Evil at Heart (Gretchen Lowell #3)



Susan Ward made her way quickly down the hospital corridor. It was 9 A.M. and she was already in a bad mood. There was something going on out in the Gorge and Ian had sent Derek Rogers to cover it instead of her. She’d already called Derek eleven times. This was number twelve.

“What do they mean ‘body parts’?” she asked him. She was having trouble holding her phone to her ear, keeping her paper cup of coffee from spilling, and digging through her purse for an Altoid to mask the taste of the cigarette she’d smoked in the hospital parking garage.

“They’re not saying,” Derek said. He had been out there most of the night and it sounded like the novelty was wearing off. “But they’ve got half the Beauty Killer Task Force out here and FBI and volunteers searching the woods.”

It would be big news if there hadn’t already been so much Gretchen Lowell pandemonium. The Herald had run a front-page story about her every day since she’d escaped. She’d been spotted in Italy, Florida, Thailand, and Churchill, Manitoba. All the freaks who’d ever claimed to have been abducted by aliens were now claiming that they’d seen the Beauty Killer. Crimes all over the world were being attributed to her. If you believed the twenty-four-hour news channels, she’d murdered a family in Thailand and then made it to England to kill a fishmonger by sundown.

“Keep me posted,” Susan said. “I’m at the hospital.”

“When are you going to give up?” Derek said.

Susan wedged the phone between her ear and her shoulder and managed to locate the Altoids tin under a purseful of balled receipts, pens, gum wrappers, and used tissue. “Maybe this week he’ll see me,” she said.

“If Ian finds out you’re working on a book, he’ll pop his ponytail,” Derek said.

Susan pressed the button for the elevator up to the psych ward.
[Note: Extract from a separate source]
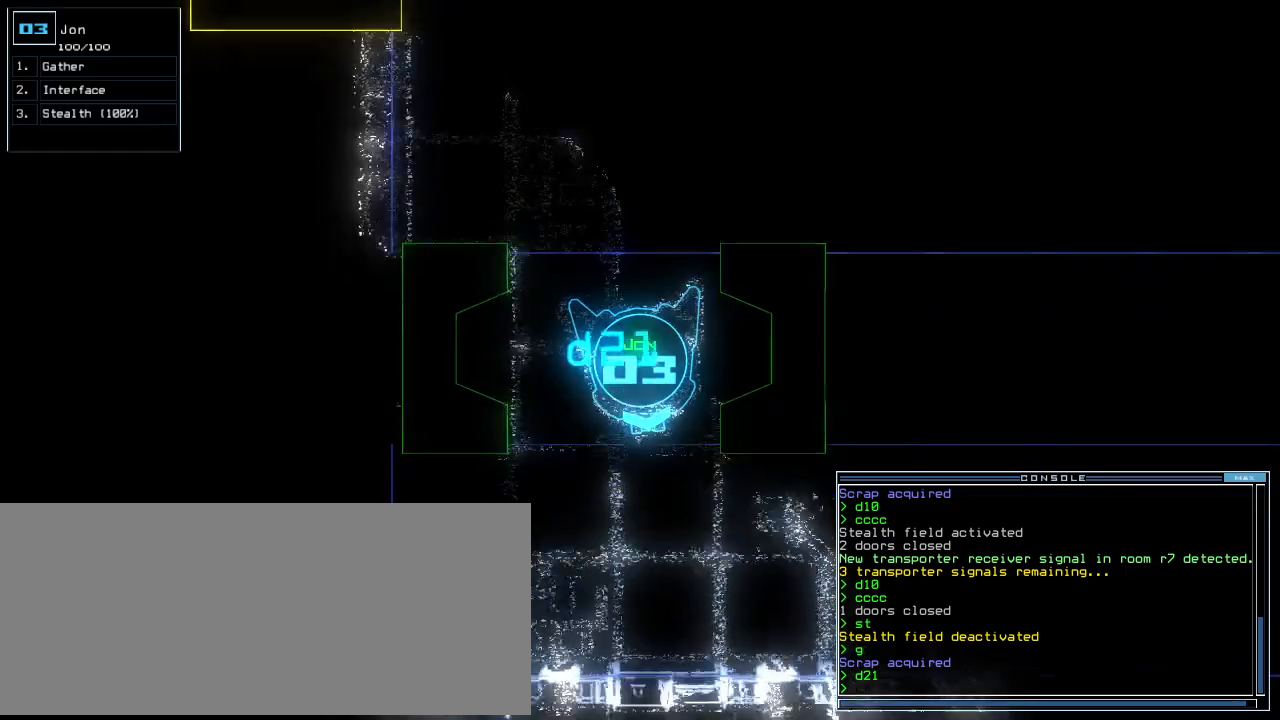
{"keys": ["left", "up"]}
Ian had given Derek the crime beat after Susan’s mentor, Quentin Parker, had been killed. Susan told herself she didn’t care. She had some projects up her sleeve that might get her out of the newspaper business once and for all. The sooner the better, the way things were going. She just needed to get Archie to talk to her.

“Hello?” Derek said.

“Did you know,” Susan said, “that since 1958 over four hundred people have died of an allergic reaction to sperm?”

There was a pause. “Uh, no,” Derek said.

The elevator dinged and the silver doors slid open. “I’ve got to go,” Susan said. She popped an Altoid in her mouth and dropped the tin back in her purse. “I’m here.”





C H A P T E R 6


They wouldn’t let Susan in. They never did. Her name wasn’t on Archie’s list of approved visitors. But Susan buzzed and sent the nurse back to ask if Archie would see her, and when the nurse came back, like always, and said no, not today, but he says hi, Susan took a chair in the psych-ward waiting room. If she came often enough, and sat long enough, eventually, she hoped, Archie would relent.

And if he didn’t, well, it was a nice quiet place to get some work done.

There were two chairs, both pee-colored molded plastic, and Susan always sat in the left one. “Waiting room” was generous. It was more like a waiting closet. No windows. Just five feet square, filled by two chairs and a card table stacked with mental-health brochures. Susan was halfway through her coffee and had taken a break from her laptop to read a leaflet about adult hyperactive attention deficit disorder when the elevator doors opened and out stepped Henry Sobol.

He lifted his eyebrows when he saw her. “Purple, huh?” he said.

“It’s called ‘Plum Passion,’ ” Susan said, touching her violet hair. It had been turquoise. Before that, pink. Susan threw a glance at the psych-ward door. If Henry was here to talk to Archie, maybe the thing at the Gorge did have something to do with Gretchen. “Are you here because of the rest stop?” she asked.

“Just visiting a friend,” Henry said.

Henry didn’t visit in the mornings. At least he’d never come while she was there.

“You can trust me,” Susan said. She knew that Henry didn’t believe her. And maybe it wasn’t even true. But Susan wanted it to be.

Henry started to reach for the call button, but then hesitated and turned back to her. “You know what a journalist is?” he asked.

“What?” Susan asked.

Henry’s expression didn’t flicker. “A dead reporter.”

“Ouch,” Susan said.

“I stole it,” Henry said.

Susan leaned forward. “You hear the one about the woman who got pulled over for speeding?” she asked. She never remembered jokes. But she’d heard her mother tell this one so many times it had stuck.